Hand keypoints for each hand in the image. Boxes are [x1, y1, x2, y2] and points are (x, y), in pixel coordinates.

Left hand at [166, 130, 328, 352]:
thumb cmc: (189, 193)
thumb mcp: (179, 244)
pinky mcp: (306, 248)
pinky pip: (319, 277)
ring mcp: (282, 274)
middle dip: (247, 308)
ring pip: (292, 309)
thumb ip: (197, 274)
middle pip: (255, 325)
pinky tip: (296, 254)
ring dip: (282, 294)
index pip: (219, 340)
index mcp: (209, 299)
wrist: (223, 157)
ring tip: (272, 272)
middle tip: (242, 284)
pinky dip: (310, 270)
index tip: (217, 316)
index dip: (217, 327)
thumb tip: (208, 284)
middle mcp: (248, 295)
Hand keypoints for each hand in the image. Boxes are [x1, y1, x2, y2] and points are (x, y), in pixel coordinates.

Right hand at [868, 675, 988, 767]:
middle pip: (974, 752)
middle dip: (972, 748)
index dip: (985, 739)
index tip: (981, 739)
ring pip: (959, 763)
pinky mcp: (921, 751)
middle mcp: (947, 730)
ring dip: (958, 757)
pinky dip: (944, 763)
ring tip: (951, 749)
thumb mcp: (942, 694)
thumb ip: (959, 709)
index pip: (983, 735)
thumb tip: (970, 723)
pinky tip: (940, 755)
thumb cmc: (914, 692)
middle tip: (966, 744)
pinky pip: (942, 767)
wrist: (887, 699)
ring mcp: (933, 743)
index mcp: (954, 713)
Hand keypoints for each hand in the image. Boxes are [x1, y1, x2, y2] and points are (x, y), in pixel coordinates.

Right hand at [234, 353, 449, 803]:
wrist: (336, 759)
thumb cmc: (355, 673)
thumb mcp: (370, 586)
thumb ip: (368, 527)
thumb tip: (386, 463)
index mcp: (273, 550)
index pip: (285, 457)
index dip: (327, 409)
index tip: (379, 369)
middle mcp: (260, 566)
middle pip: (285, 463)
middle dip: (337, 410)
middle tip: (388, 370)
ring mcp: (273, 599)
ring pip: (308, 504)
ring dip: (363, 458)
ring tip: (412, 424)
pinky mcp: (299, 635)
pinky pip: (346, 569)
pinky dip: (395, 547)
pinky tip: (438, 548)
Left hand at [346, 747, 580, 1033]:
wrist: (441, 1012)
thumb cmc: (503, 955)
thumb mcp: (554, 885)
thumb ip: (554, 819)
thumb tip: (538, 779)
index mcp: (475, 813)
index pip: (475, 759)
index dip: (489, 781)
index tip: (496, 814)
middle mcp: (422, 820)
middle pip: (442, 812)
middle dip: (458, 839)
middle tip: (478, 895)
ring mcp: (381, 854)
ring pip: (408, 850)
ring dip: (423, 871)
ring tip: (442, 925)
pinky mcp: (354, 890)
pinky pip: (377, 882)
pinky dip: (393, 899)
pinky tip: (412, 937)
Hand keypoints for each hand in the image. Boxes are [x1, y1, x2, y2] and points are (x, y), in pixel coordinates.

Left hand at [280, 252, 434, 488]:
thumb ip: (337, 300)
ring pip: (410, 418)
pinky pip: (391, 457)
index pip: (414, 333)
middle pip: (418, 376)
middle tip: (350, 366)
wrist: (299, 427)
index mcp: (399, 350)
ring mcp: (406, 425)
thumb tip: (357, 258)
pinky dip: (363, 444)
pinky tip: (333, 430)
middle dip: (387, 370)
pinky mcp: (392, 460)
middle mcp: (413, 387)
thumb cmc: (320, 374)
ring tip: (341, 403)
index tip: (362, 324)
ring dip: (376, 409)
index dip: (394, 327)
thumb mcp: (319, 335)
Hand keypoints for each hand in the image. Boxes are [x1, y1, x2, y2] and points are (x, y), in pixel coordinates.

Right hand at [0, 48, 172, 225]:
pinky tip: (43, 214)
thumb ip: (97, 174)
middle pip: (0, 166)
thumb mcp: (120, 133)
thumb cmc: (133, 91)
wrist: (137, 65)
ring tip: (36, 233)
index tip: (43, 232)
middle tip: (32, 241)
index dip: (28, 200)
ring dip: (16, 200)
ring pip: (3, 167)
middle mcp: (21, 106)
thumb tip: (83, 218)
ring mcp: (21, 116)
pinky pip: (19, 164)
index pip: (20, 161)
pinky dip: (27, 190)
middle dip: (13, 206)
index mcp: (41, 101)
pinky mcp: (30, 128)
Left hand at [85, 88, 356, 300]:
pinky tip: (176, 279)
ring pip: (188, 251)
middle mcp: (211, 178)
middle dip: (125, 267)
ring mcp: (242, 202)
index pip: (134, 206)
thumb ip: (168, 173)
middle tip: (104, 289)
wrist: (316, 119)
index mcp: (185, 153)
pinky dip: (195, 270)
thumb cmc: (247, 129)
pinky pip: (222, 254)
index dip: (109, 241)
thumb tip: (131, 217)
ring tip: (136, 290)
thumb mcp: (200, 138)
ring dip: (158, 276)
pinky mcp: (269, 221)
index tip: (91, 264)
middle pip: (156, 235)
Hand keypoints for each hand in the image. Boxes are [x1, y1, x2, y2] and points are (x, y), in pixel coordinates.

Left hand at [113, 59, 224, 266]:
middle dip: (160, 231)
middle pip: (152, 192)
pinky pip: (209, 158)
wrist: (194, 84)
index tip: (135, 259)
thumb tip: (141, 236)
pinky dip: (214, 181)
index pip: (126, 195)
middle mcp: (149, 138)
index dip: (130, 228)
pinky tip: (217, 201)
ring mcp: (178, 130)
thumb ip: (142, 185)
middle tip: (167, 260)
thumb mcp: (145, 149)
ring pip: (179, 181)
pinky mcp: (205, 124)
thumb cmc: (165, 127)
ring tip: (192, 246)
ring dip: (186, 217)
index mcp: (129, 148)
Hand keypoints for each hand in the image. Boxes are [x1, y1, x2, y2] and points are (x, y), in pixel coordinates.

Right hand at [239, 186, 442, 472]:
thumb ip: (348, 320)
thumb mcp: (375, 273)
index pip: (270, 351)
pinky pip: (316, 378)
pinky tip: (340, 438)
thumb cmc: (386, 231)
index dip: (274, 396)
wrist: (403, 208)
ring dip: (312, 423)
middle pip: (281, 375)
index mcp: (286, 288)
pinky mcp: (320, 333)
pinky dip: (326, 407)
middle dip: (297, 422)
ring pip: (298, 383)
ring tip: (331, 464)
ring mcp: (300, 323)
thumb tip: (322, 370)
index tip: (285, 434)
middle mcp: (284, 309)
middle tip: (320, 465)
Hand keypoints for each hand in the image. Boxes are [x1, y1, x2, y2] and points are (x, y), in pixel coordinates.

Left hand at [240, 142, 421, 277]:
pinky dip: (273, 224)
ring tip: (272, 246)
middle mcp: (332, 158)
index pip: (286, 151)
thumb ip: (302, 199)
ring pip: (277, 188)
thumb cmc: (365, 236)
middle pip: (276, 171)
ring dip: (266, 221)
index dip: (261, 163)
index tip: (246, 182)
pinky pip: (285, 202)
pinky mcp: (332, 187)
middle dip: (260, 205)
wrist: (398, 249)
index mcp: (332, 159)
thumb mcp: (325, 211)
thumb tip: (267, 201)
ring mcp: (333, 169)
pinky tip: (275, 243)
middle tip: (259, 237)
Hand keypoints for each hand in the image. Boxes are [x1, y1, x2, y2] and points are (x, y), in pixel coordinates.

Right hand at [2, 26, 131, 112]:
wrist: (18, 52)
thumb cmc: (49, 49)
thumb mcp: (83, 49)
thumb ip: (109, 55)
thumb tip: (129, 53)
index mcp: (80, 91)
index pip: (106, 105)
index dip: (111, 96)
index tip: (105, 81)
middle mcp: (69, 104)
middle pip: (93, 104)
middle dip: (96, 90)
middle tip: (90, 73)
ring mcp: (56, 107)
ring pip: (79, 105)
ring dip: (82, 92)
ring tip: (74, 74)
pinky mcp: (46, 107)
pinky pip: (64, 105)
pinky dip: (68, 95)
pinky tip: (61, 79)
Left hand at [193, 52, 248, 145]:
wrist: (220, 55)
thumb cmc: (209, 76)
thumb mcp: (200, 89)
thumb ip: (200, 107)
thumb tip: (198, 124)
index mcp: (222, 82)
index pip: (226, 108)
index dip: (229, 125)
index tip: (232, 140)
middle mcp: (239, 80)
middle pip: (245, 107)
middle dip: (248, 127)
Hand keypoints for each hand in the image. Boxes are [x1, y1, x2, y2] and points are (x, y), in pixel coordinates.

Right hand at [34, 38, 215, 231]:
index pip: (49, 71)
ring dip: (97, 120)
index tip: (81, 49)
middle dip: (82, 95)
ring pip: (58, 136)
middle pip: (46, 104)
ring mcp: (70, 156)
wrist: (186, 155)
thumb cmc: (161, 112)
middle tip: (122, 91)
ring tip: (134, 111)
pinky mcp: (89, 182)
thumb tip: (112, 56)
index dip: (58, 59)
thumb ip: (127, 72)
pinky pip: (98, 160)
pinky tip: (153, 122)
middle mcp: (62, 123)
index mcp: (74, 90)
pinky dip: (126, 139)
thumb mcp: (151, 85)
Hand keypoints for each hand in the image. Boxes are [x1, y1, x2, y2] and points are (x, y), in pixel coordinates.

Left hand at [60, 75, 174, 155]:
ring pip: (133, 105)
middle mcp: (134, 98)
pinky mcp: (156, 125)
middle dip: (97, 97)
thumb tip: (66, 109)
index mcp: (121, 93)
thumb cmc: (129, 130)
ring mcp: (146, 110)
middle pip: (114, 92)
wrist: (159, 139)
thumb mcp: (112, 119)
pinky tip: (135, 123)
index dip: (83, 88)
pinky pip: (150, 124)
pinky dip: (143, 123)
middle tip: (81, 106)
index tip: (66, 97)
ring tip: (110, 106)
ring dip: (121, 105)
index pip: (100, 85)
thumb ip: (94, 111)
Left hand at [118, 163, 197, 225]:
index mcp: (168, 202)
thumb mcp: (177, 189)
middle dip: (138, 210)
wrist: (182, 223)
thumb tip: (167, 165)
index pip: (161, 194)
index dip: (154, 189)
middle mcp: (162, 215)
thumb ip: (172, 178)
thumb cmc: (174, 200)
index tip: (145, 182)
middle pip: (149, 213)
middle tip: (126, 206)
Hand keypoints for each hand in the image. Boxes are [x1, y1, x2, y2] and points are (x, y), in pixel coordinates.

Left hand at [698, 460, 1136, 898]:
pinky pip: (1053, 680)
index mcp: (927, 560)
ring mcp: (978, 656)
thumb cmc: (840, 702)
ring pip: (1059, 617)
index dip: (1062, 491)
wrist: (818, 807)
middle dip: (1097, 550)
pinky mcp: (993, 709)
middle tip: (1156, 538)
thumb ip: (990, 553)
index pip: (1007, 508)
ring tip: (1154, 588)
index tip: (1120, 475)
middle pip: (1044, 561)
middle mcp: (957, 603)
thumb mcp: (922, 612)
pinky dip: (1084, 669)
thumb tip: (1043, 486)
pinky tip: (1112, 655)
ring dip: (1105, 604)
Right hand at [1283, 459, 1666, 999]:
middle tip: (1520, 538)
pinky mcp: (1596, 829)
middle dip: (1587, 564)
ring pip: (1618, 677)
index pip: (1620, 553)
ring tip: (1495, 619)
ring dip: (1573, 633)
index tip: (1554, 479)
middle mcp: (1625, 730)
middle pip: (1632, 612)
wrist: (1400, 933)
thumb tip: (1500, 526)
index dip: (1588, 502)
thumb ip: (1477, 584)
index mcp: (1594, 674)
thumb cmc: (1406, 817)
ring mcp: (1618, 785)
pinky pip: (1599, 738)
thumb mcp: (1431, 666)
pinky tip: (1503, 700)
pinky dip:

-------------------------

Reproduce exactly the lines from the one with "middle tip: (81, 106)" through the last line of the entries, keeping both of those lines and nothing else.

middle tip: (81, 106)
index tip: (66, 97)
ring tip: (110, 106)
ring dip: (121, 105)
index pip: (100, 85)
thumb ip: (94, 111)
Left hand at [118, 163, 197, 225]:
index mcp: (168, 202)
thumb mcp: (177, 189)
middle dip: (138, 210)
wrist: (182, 223)
thumb tip: (167, 165)
index pip: (161, 194)
index dip: (154, 189)
middle mcp: (162, 215)
thumb ip: (172, 178)
thumb cmc: (174, 200)
index tip: (145, 182)
middle pip: (149, 213)
middle tip: (126, 206)
Hand keypoints for each hand in the image. Boxes are [x1, y1, x2, y2] and points are (x, y), in pixel coordinates.

Left hand at [698, 460, 1136, 898]:
pinky pip: (1053, 680)
index mcp: (927, 560)
ring mcp: (978, 656)
thumb cmc: (840, 702)
ring pip: (1059, 617)
index dip: (1062, 491)
wrist: (818, 807)
middle dip: (1097, 550)
pinky mcp: (993, 709)
middle tip: (1156, 538)
thumb ip: (990, 553)
index pip: (1007, 508)
ring tip: (1154, 588)
index tip: (1120, 475)
middle pip: (1044, 561)
middle mcp: (957, 603)
thumb mcp: (922, 612)
pinky dip: (1084, 669)
thumb tip: (1043, 486)
pinky tip: (1112, 655)
ring dip: (1105, 604)
Right hand at [1283, 459, 1666, 999]:
middle tip: (1520, 538)
pinky mcp: (1596, 829)
middle dip: (1587, 564)
ring pip: (1618, 677)
index pip: (1620, 553)
ring tip: (1495, 619)
ring dip: (1573, 633)
index tip: (1554, 479)
middle mcp: (1625, 730)
middle pip: (1632, 612)
wrist: (1400, 933)
thumb tip: (1500, 526)
index dip: (1588, 502)
thumb ip: (1477, 584)
index mcp: (1594, 674)
thumb cmc: (1406, 817)
ring mcp: (1618, 785)
pinky pip: (1599, 738)
thumb mcp: (1431, 666)
pinky tip: (1503, 700)
pinky dip:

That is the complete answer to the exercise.